Any lessons that might be drawn from Wall’s horrific death are troubling. Should women go out on stories with male sources alone? Of course we should. There was little in Madsen’s past that indicated he was potentially a lethal source. Should freelancers hire private security or demand protection be provided by those who commission stories? If they do, they can probably kiss their freelance careers good-bye since no one can afford such a luxury.
Had Wall been with a TV crew or another journalist, she might still be alive today, but getting the story often means going it alone. Like most journalists doing profile pieces, she most likely preferred to have exclusive access to Madsen. Had she lived, the story would have been like many of her others: insightful, well-written, and a toast to what on-scene journalism should be. But instead, her horrific death has made her the subject of just the sort of story she would have excelled in reporting.

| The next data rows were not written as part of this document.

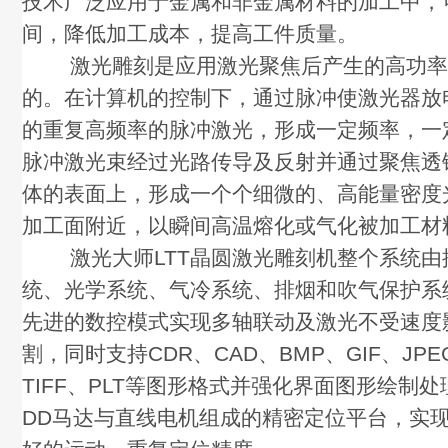
技术广泛应用于金属和非金属材料的加工中，
间，降低加工成本，提高工件质量。
激光雕刻是应用激光聚焦后产生的高功率
的。在计算机的控制下，通过脉冲使激光器放
的重复高频率的脉冲激光，形成一定频率，一
脉冲激光束经过光路传导及反射并通过聚焦透
体的表面上，形成一个个细微的、高能量密度
加工面附近，以瞬间高温熔化或气化被加工材
激光大师LTT晶圆激光雕刻机整个系统由
统、光学系统、气冷系统、排烟和吹气保护系
先进的数控模式实现多轴联动及激光不受速度
割，同时支持CDR、CAD、BMP、GIF、JPE
TIFF、PLT等图形格式并强化界面图形绘制
DD马达与直线电机组成的精密定位平台，实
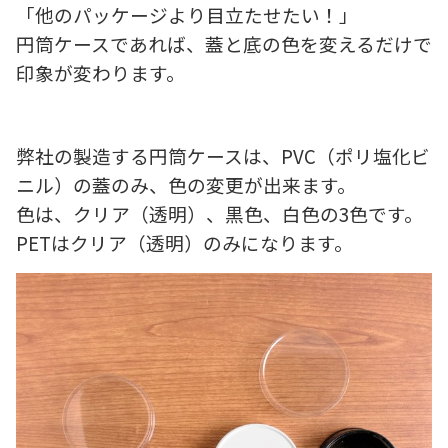
「他のパッケージより目立たせたい！」
円筒ケースであれば、蓋と底の色を変えるだけで
印象が変わります。
弊社の製造する円筒ケースは、PVC（ポリ塩化ビ
ニル）の蓋のみ、色の変更が出来ます。
色は、クリア（透明）、黒色、白色の3色です。
PETはクリア（透明）のみになります。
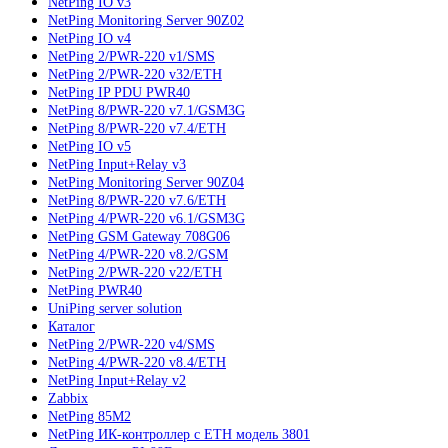
NetPing IO v3
NetPing Monitoring Server 90Z02
NetPing IO v4
NetPing 2/PWR-220 v1/SMS
NetPing 2/PWR-220 v32/ETH
NetPing IP PDU PWR40
NetPing 8/PWR-220 v7.1/GSM3G
NetPing 8/PWR-220 v7.4/ETH
NetPing IO v5
NetPing Input+Relay v3
NetPing Monitoring Server 90Z04
NetPing 8/PWR-220 v7.6/ETH
NetPing 4/PWR-220 v6.1/GSM3G
NetPing GSM Gateway 708G06
NetPing 4/PWR-220 v8.2/GSM
NetPing 2/PWR-220 v22/ETH
NetPing PWR40
UniPing server solution
Каталог
NetPing 2/PWR-220 v4/SMS
NetPing 4/PWR-220 v8.4/ETH
NetPing Input+Relay v2
Zabbix
NetPing 85M2
NetPing ИК-контроллер с ETH модель 3801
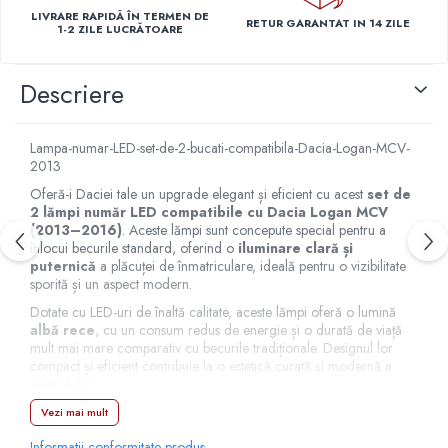
Capace r15 Kia
LIVRARE RAPIDĂ ÎN TERMEN DE
RETUR GARANTAT IN 14 ZILE
1-2 ZILE LUCRĂTOARE
Capace r15 Mazda
Capace r15 Mercedes-Benz
Descriere
Capace r15 Mitsubishi
Capace r15 Nissan
Capace r15 Opel
Lampa-numar-LED-set-de-2-bucati-compatibila-Dacia-Logan-MCV-
2013
Capace r15 Peugeot
Oferă-i Daciei tale un upgrade elegant și eficient cu acest
set de
Capace r15 Seat
2 lămpi număr LED compatibile cu Dacia Logan MCV
Capace r15 Skoda
(2013–2016)
. Aceste lămpi sunt concepute special pentru a
înlocui becurile standard, oferind o
iluminare clară și
Capace r15 Suv 4x4
puternică
a plăcuței de înmatriculare, ideală pentru o vizibilitate
Capace r15 Toyota
sporită și un aspect modern.
Capace r15 Volvo
Dotate cu LED-uri de înaltă calitate, aceste lămpi oferă o lumină
Capace r15 VW
albă rece
, cu un consum redus de energie și o durată de viață
mult mai mare comparativ cu becurile tradiționale. Designul lor
Capace roti marimea 16'
compact și eficient contribuie la o estetică curată și modernă a
vehiculului.
Capace r16 Alfa Romeo
Capace r16 Audi
Montajul este
plug & play
, adică se face rapid și fără intervenții
Vezi mai mult
asupra instalației electrice a mașinii. Lămpile sunt 100% compatibile
Capace r16 BMW
Informatii conformitate produs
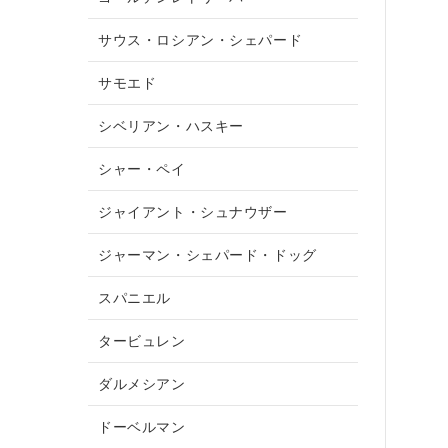
サウス・ロシアン・シェパード
サモエド
シベリアン・ハスキー
シャー・ペイ
ジャイアント・シュナウザー
ジャーマン・シェパード・ドッグ
スパニエル
タービュレン
ダルメシアン
ドーベルマン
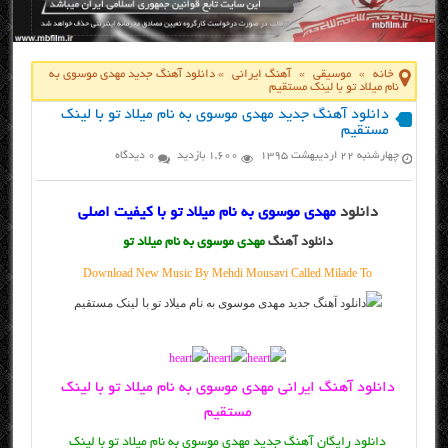
خانه
»
موسیقی
»
آهنگ ایرانی
»
دانلود آهنگ جدید مهدی موسوی به
نام میلاد تو با لینک مستقیم
دانلود آهنگ جدید مهدی موسوی به نام میلاد تو با لینک
مستقیم
چهارشنبه ۲۲ اردیبهشت ۱۳۹۵
1,600 بازدید
0 دیدگاه
دانلود
مهدی موسوی به نام میلاد تو با کیفیت اصلی
دانلود آهنگ
مهدی موسوی به نام میلاد تو
Download New Music By Mehdi Mousavi Called Milade To
دانلود آهنگ ایرانی مهدی موسوی به نام میلاد تو با لینک
مستقیم
دانلود رایگان آهنگ جدید مهدی موسوی به نام میلاد تو با لینک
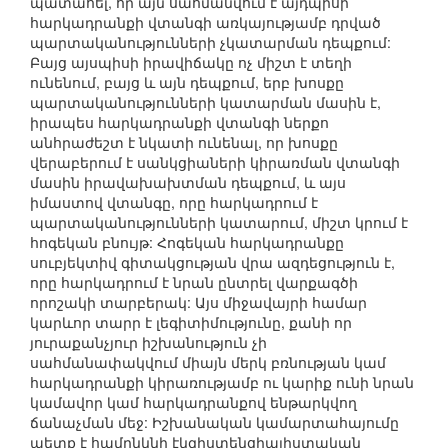
պատահել, որ այն սահմանվում է այդպիսի
հարկադրանքի վտանգի առկայությամբ դրված
պարտականությունների չկատարման դեպքում:
Բայց այսպիսի իրավիճակը ոչ միշտ է տեղի
ունենում, բայց և այն դեպքում, երբ խոսքը
պարտականությունների կատարման մասին է,
իրապես հարկադրանքի վտանգի ներքո
անհրաժեշտ է նկատի ունենալ, որ խոսքը
վերաբերում է սանկցիաների կիրառման վտանգի
մասին իրավախախտման դեպքում, և այս
իմաստով վտանգը, որը հարկադրում է
պարտականությունների կատարում, միշտ կրում է
հոգեկան բնույթ: Հոգեկան հարկադրանքը
սուբյեկտիվ գիտակցության վրա ազդեցություն է,
որը հարկադրում է նրան ընտրել վարքագծի
որոշակի տարբերակ: Այս միջավայրի համար
կարևոր տարր է լեգիտիմությունը, քանի որ
յուրաքանչյուր իշխանություն չի
սահմանափակվում միայն մերկ բռնության կամ
հարկադրանքի կիրառությամբ ու կարիք ունի նրան
կամավոր կամ հարկադրանքով ենթարկվող
ճանաչման մեջ: Իշխանական կամարտահայումը
պետք է համընկնի էկզիստենցիալիստական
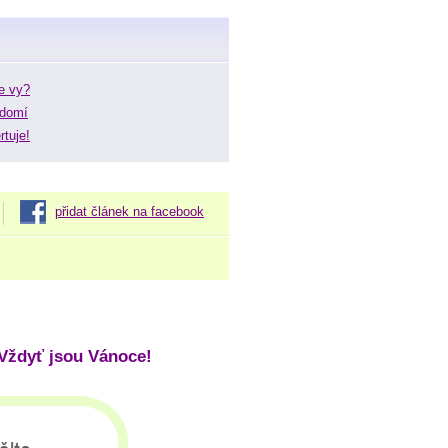
te vy?
ědomí
rtuje!
přidat článek na facebook
Vždyť jsou Vánoce!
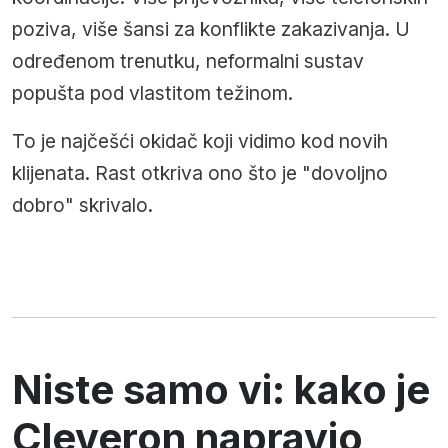
poziva, više šansi za konflikte zakazivanja. U
određenom trenutku, neformalni sustav
popušta pod vlastitom težinom.
To je najčešći okidač koji vidimo kod novih
klijenata. Rast otkriva ono što je "dovoljno
dobro" skrivalo.
Niste samo vi: kako je
Cleveron napravio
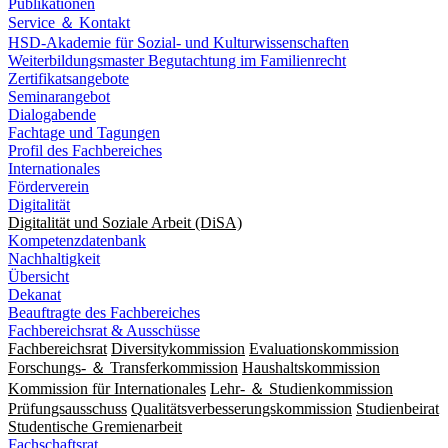
Publikationen
Service ＆ Kontakt
HSD-Akademie für Sozial- und Kulturwissenschaften
Weiterbildungsmaster Begutachtung im Familienrecht
Zertifikatsangebote
Seminarangebot
Dialogabende
Fachtage und Tagungen
Profil des Fachbereiches
Internationales
Förderverein
Digitalität
Digitalität und Soziale Arbeit (DiSA)
Kompetenzdatenbank
Nachhaltigkeit
Übersicht
Dekanat
Beauftragte des Fachbereiches
Fachbereichsrat & Ausschüsse
Fachbereichsrat
Diversitykommission
Evaluationskommission
Forschungs- ＆ Transferkommission
Haushaltskommission
Kommission für Internationales
Lehr- ＆ Studienkommission
Prüfungsausschuss
Qualitätsverbesserungskommission
Studienbeirat
Studentische Gremienarbeit
Fachschaftsrat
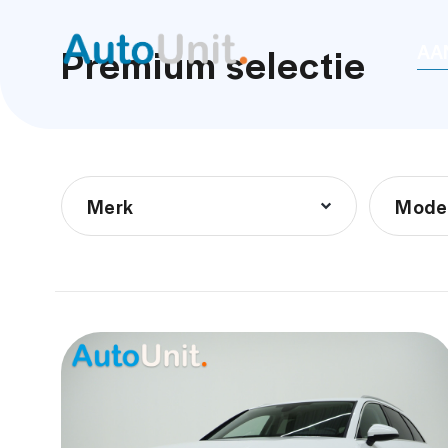
Premium selectie
AA
Merk
Mode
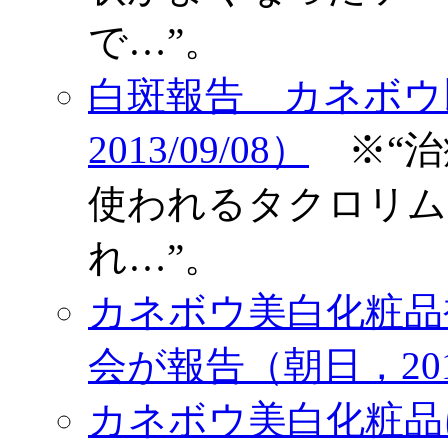
で…”。
白斑報告 カネボウ
2013/09/08）
※“治
使われるタクロリム
れ…”。
カネボウ美白化粧品
会が報告（朝日，2013
カネボウ美白化粧品に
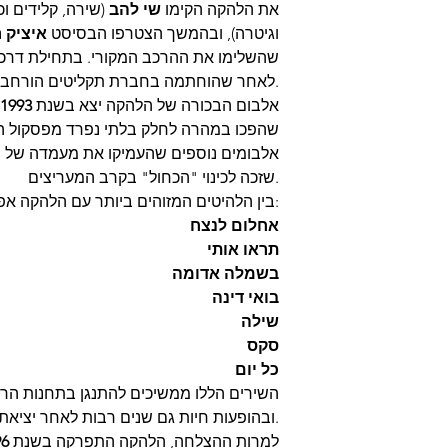
חזרה (לא כולל עלות
את הלהקה הקימו
שי להב
(שירה, קלידים וכ
וגיטרה), ובהמשך הצטרפו הבסיסט
איציק ר
שהשלימו את ההרכב המקורי. בתחילת דרכה
לאחר שהוחתמה בחברת תקליטים הורחב ההרכב ללהקה מלאה.
אלבום הבכורה של הלהקה יצא בשנת
1993
שהפכו במהרה לחלק בלתי נפרד מפסקול הר
אלבומים נוספים שהעמיקו את מעמדה של ה
שזכה לכינוי "הכחול" בקרב המעריצים.
בין הלהיטים המזוהים ביותר עם הלהקה אפשר למצוא את:
אחלום לנצח
תראו אותי
בשמלה אדומה
בואי דינה
שילה
סקס
כל יום
השירים הללו ממשיכים להתנגן בתחנות הרדי
ובהופעות חיות גם שנים רבות לאחר יציאתם.
למרות ההצלחה, הלהקה התפרקה בשנת
96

UPDATE 7:00 a.m. EDT, 7 October 2017: On Saturday, according to the BBC, Copenhagen police inspector Jens Moller Jensen told reporters that divers had found bags containing Wall's head, legs, and clothing in Koge Bay, south of the city. The bags had been weighed down with pieces of metal. Moller Jensen said a postmortem confirmed the head was Wall's and that it showed "no sign of fracture" or "any sign of other blunt violence to the skull."